Yes – it’s the novel. Again. But the fact is, you see, that there is this rather grim thing happening in June 1594 – historically happening, I mean. I’ve been thinking about it for a while, because while not directly involving my hero, it has two sets of ties to his circumstances – one practical (and historically documented), and one, shall we say, psychological…
Which is why, again and again, I’ve tried to fit it in my timeline. And, again and again, I’ve come to the conclusion that it can’t be done. June 1594 is a tricky time for poor Ned. All sort of things happen to him, and he comes through with flying colours – mostly – but truly, to add the Grim Thing on top of all the rest would end being either too much or a throwaway.

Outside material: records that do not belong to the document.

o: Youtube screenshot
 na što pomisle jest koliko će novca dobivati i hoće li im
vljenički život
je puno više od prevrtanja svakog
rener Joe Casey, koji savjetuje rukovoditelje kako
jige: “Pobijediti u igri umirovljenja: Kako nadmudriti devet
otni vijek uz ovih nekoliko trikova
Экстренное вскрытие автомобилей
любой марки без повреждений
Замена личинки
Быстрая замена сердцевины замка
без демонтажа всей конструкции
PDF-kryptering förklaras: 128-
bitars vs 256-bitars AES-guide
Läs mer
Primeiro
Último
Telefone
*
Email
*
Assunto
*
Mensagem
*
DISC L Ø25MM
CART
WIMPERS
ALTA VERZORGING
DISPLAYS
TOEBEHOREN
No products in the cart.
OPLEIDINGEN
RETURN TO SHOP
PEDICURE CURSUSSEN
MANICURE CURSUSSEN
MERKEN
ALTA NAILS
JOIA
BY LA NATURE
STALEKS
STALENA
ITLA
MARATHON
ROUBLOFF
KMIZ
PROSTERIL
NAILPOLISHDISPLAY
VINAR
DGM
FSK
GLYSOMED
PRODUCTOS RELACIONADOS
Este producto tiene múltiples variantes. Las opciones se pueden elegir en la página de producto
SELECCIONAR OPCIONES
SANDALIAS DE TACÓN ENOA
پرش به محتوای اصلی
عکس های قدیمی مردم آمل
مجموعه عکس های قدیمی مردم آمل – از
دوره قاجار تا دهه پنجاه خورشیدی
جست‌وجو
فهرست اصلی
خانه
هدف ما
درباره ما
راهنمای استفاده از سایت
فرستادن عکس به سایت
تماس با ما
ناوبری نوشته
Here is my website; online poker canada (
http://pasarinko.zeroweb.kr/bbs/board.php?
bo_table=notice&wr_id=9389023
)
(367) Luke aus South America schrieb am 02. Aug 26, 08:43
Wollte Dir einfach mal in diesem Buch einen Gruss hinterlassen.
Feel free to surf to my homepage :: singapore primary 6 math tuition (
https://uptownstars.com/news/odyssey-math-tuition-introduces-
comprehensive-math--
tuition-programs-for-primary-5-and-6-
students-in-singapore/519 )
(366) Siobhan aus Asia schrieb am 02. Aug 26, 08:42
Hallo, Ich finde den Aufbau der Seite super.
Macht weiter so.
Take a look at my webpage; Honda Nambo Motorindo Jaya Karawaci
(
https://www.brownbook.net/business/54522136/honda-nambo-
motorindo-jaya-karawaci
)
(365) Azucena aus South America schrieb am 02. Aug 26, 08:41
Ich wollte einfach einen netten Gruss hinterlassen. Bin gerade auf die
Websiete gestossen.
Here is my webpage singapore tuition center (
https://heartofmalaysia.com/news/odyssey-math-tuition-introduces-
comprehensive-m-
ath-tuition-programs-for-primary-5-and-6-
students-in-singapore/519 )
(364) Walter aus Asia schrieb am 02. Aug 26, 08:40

Not that this prevented me from yet another attempt during last weekend – but, once more, I had to give up. I’m all for multiple layers and complexity, but truly, f it has to be meaningful at all, the Grim Thing would be too much.
“A pity I can’t have it in late 1597,” I sighed to myself – and… epiphany!
You know the kind of happiness when a plot piece falls in place so perfectly, adding just the touch you missed? That kind of happiness, yes.
You see the hitch, don’t you? June 1594 is not October 1597 – and no amount of telescoping can make it even remotely close. If this were a one-act play, now, I might at least toy with the notion… but a novel? And one otherwise quite faithful to actual events? No, forsooth!
It’s a shame, though: it would add so much to the story – and after all, the story is a novel, right? A novel. So I’ve decided to break my own rules for once. The only question is, break them how? Shall I just brazenly move the Grim Thing to October 1597, and explain in the Author’s Note how this bit of accuracy was sacrificed on the altar of Story? Or shall I mention the actual Grim Thing’s practicalities in passing in 1594, and make up a similar episode to place where I need it, with its psychological effects on my hero?
I rather think I’ll play it safer and go for the second option – but, as I said, I’s dithering.
What do you say, o Readers? What would you do in my place? Did you ever face this particular dilemma? What did you do?